What experts are saying
Legal experts are mostly unanimous on these strikes.
“I’ve never seen this much consensus on an issue of war law as I’ve seen in this regard,” Geoffrey Corn, law professor at Texas Tech University and director of the Center for Military Law and Policy, told Straight Arrow News.
That opinion is that these strikes are not legal.
“They’re grossly unlawful,” Rachel VanLandingham, law professor at Southwestern Law School and retired lieutenant colonel from the U.S. Air Force, told SAN. “There is no non-international armed conflict. There is no armed conflict whatsoever. And so just by calling it an armed conflict, in order to take advantage, that is, to exploit status based targeting is really obscene in my book.

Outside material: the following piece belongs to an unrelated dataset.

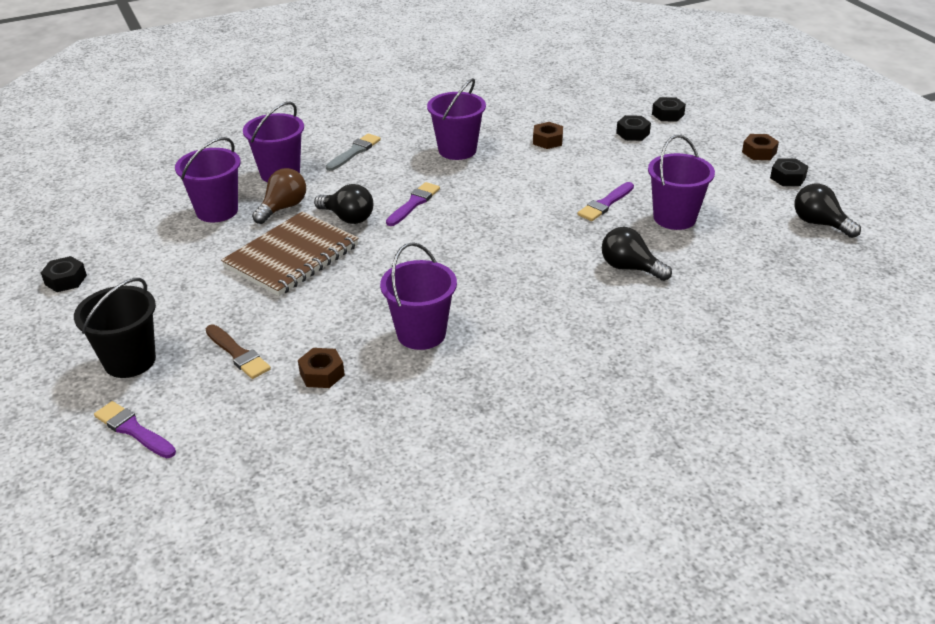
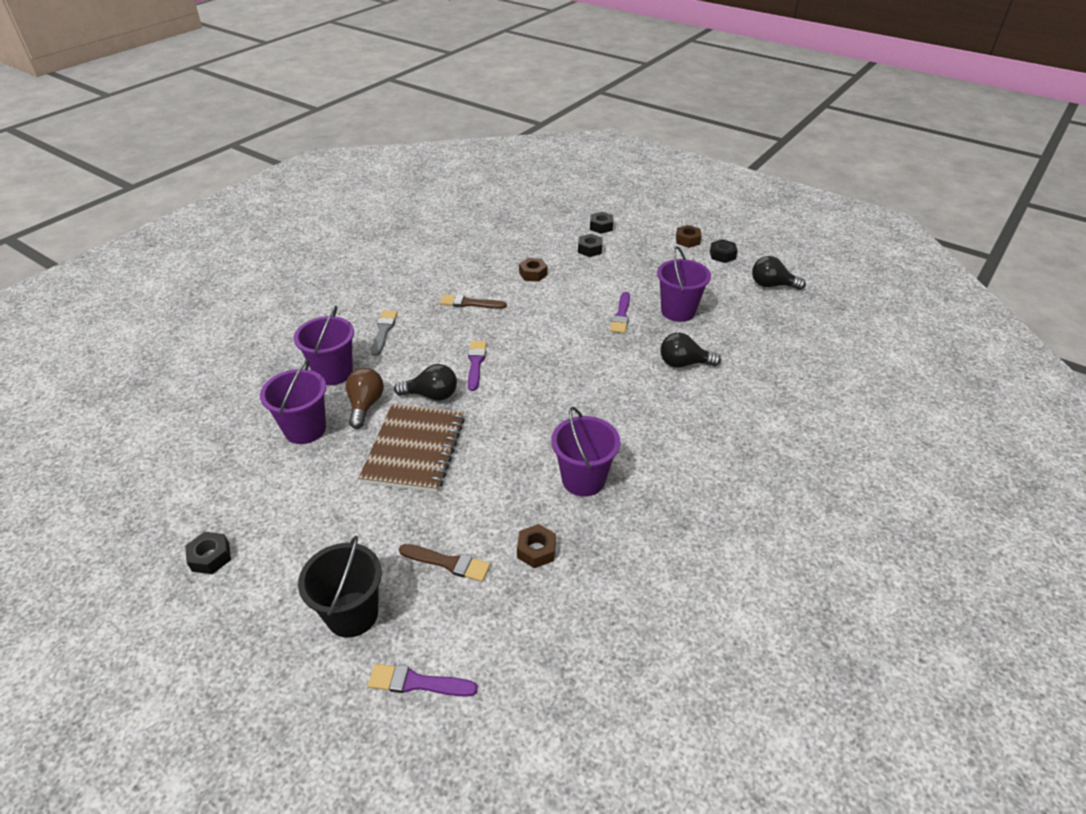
camera: 30 degrees left, 5 degrees up
(457, 150) = (469, 303): purple bucket -> brown brush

And I think these have been a series of murders which really constituted crimes against humanity.”
Corn shared a similar sentiment.
“Armed conflict requires a contest between two organized military groups of protracted violence, where each side is trying to attack the others, and that’s just absent here,” Corn said.
Corn said he was a strong proponent for the pragmatic interpretation of that concept to use against groups like al-Qaida and ISIS.

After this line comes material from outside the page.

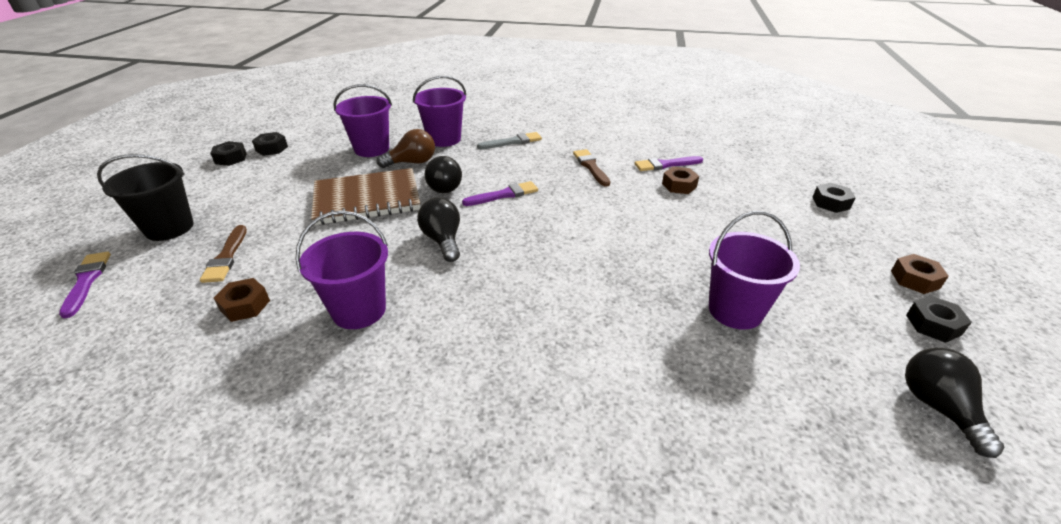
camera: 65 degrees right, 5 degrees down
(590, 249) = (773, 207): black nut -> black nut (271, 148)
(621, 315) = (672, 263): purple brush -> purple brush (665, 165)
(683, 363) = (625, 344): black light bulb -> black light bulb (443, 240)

“This is not stretching the meaning of armed conflict,” Corn said. “This is breaking it.”
Who needs to push back against these allegedly unlawful attacks?
“If Congress isn’t critical and demands credible explanations for why we’re treating this as a war, nobody should be shocked,” Corn said.
He added that usually there’s lawyers within the government and military to push back, but many of them have been pushed out by the Trump administration.
“When I was a military lawyer, we had a general who made that point,” Corn said. “He said, your job as a military lawyer is to question authority, not to challenge it, but to question it.”
While VanLandingham agreed it’s up to Congress to push back, she doesn’t expect that at this point and pressure needs to come from elsewhere.
“It really does need to be public pressure, working through the representatives to say, we’re not going to fund this,” VanLandingham said.
When it comes to the highly publicized double tap strike, Corn said it’s not as cut and dry as it appears.
“My expectation is that the admiral in that closed door hearing is going to tell the members of Congress and the senators ‘I ordered an attack on the boat,’” Corn said. “‘I knew it would kill the people hanging on, but the boat was still a legitimate military target, and that’s why I did it.’”
Targeting the boat is significantly different than targeting the people.
“That might not seem significant if you’re a family member of the survivor who’s now dead, but as a matter of law, it is profoundly significant because if you’re attacking the ship, the questions then become, ‘was it necessary to do it at that moment,’” Corn said.
He added this specific type of incident is pretty clearly laid out in military guidelines.
“The Department of Defense Law of War Manual uses the example of an order to kill shipwrecked sailors as an example of a clearly unlawful order that must be disobeyed,” Corn said.
Could Hegseth face criminal prosecution?
Legal experts said Hegseth could face criminal prosecution in the future, but President Donald Trump could also issue him a pardon before leaving office.
“What could arise later, would be some of the things that we saw regarding Secretary [Donald] Rumsfeld and others that really never came to pass,” VanLandingham said.
Lawsuits were filed in several other countries against Rumsfeld, alleging torture and cruel and unusual punishment against prisoners taken during the Bush administration.
Adm. Frank Bradley’s name has also been named as one of the leaders who ordered the second strike and could potentially face disciplinary action as well.
“He should be court-martialed for plain-up murder,” VanLandingham said. “Because even if he did receive an order, he had a duty to disobey. The absolute legal duty to disobey arises when one faces either an order one already knows is unlawful or they should know it’s unlawful because it orders a crime that’s so manifestly, patently unlawful that a person of ordinary sense and understanding would know it’s a crime.”